Выбрать главу

Митек Назаров того точно и ждал - привстал, сел рядом с Демидом, невзрачный внешне, нахохлился воробьем. Уставился в Кремнева своим единственным глазом, сверля его насквозь, передразнил:

- Не променяю… А когда дело-то будет? А? Залезли в берлогу и лапу сосем по-медвежьи. Не поймешь, честные партизаны мы или дезертиры… Только и подвигов совершили, что Филин мерина Соленому задарма отдал, чтоб он его, нечистого, копытом залягал! Орлы! Когда за настоящее дело-то возьмемся? И возьмемся ли?

Краска гнева, проступившая на щеках Назарова, не портила его умного, хищного лица.

Костя повернулся, подставляя огню спину, внимательно разглядывал товарищей. Улыбнулся, открывая крупные белые зубы, сказал, не скрывая иронии:

- Когда вам, беззаветным героям, поставят после войны величавый памятник из бронзы и граните, благодарные потомки не вспомнят о мелочности распрей, кипевших в этой землянке. Станьте выше обыденности, мстители…

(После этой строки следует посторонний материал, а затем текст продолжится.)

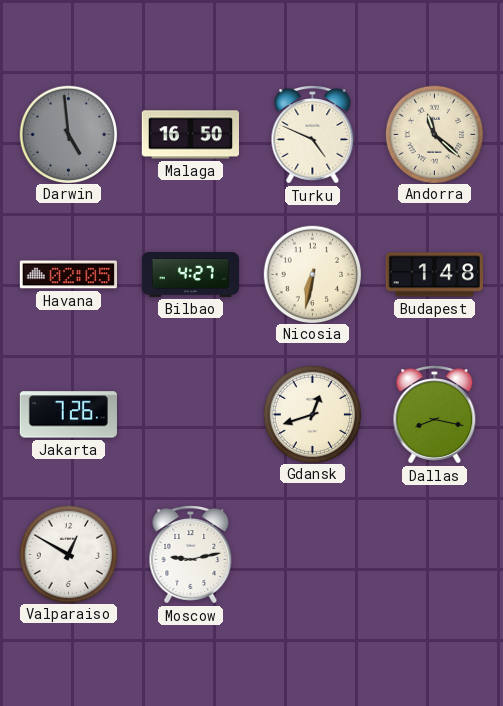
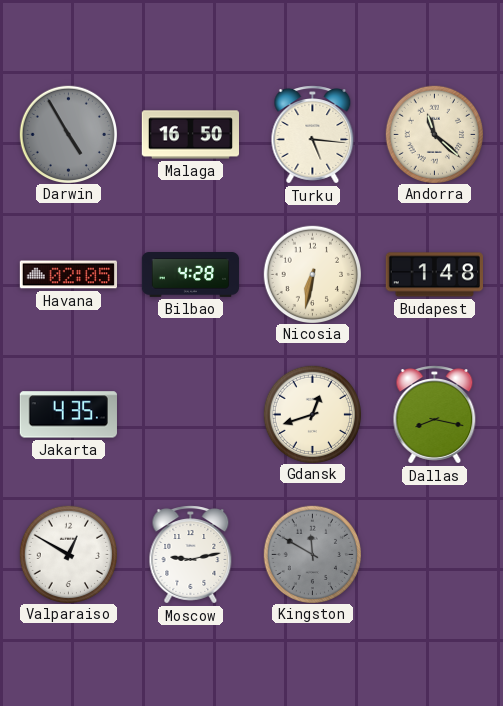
Darwin: 4:59 -> 4:55
Turku: 4:49 -> 5:16
Bilbao: 4:27 -> 4:28
Jakarta: 7:26 -> 4:35
Kingston: none -> 11:50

Филин что-то зло буркнул. По натуре своей он не умел сидеть без дела - постоянно искал работу, даже самую неблагодарную, своим большим тоскующим рукам.

Добродушный Демид Прохоров махнул на Константиди рукой:

- Помолчал бы уж, Одесса, вечно ты с глупостями. Разве ж вы пригодны к военному делу? Посмотрите на себя - чисто бабы на ярмарке. Я вот что скажу: добренькие мы слишком. Полгода, почитай, Россия у немца под сапогом, а мы воевать никак не научимся - все бьют нас за нашу доброту.

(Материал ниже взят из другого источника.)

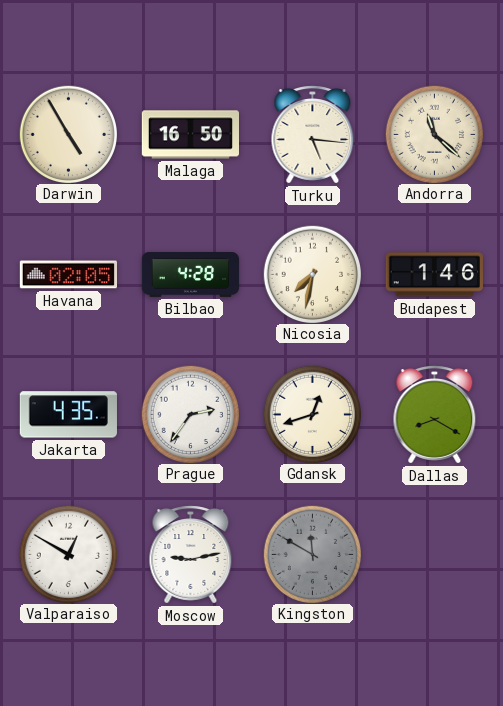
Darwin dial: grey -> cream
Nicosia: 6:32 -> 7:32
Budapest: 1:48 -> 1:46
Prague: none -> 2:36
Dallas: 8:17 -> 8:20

- За одного битого двух небитых дают,- степенно вставил Филин.- Эх, ребятки, в баньку б теперь наладиться, веничком березовым по спине пройтись…

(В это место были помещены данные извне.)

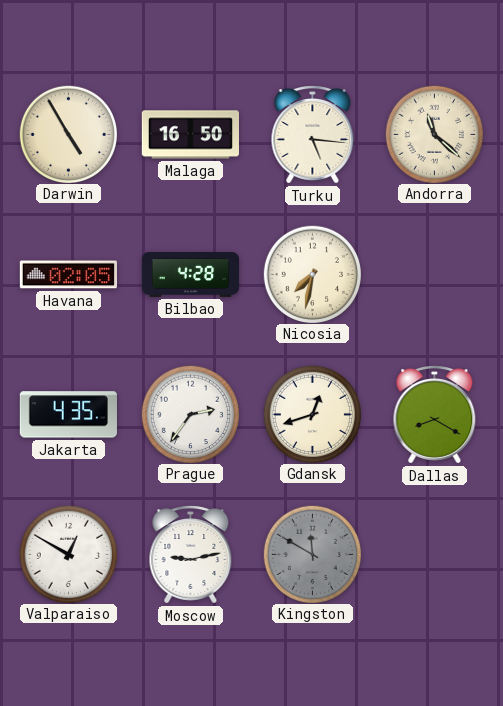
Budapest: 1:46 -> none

- Прошелся б я по тебе! - вконец осерчал Митек. - Старосту ноне ночью пожалел, холуя немецкого. Распустил нюни.

- Чего ж безвинно? Парамон Моисеич людям худого не делал. Свойский мужик. Не с руки нам его…

- Жди, пока сделает. Летчика с Соленым вместе в поле рыскал, на пару.

- Как в воду канул летчик. Что за оказия приключилась?

Бородатый Демид вдруг насторожился, предостерегающе поднял руку:

- Помолчите-ка!

И пояснил, ловя на себе любопытные взгляды товарищей:

- Почудилось, шумит кто-то. Где стрелялка-то моя?.. Погляжу пойду.

- Бинокль возьми,- посоветовал Митек.

- А кой черт из него в такую темень разглядишь? - не понял насмешки Демид. Держа в могучих руках игрушечный карабин, пригибаясь низко, вышел. Облако холодного воздуха облепило в дверях его фигуру, пламя на гильзе-коптилке затрепетало.

В землянке тревожно ждали. Митек потянулся к пулемету, ласково погладил рукой полированное ложе.

Вернулся Демид не скоро, когда уж и обеспокоенный Кремнев подался было на выход. Столкнулись они в дверях.

- Край леса шумел кто-то. Ребячий вроде голосок, детский.

- Может, заблудился кто?

- Навряд… Поди, ребятишки незнамовские на лыжах бегают.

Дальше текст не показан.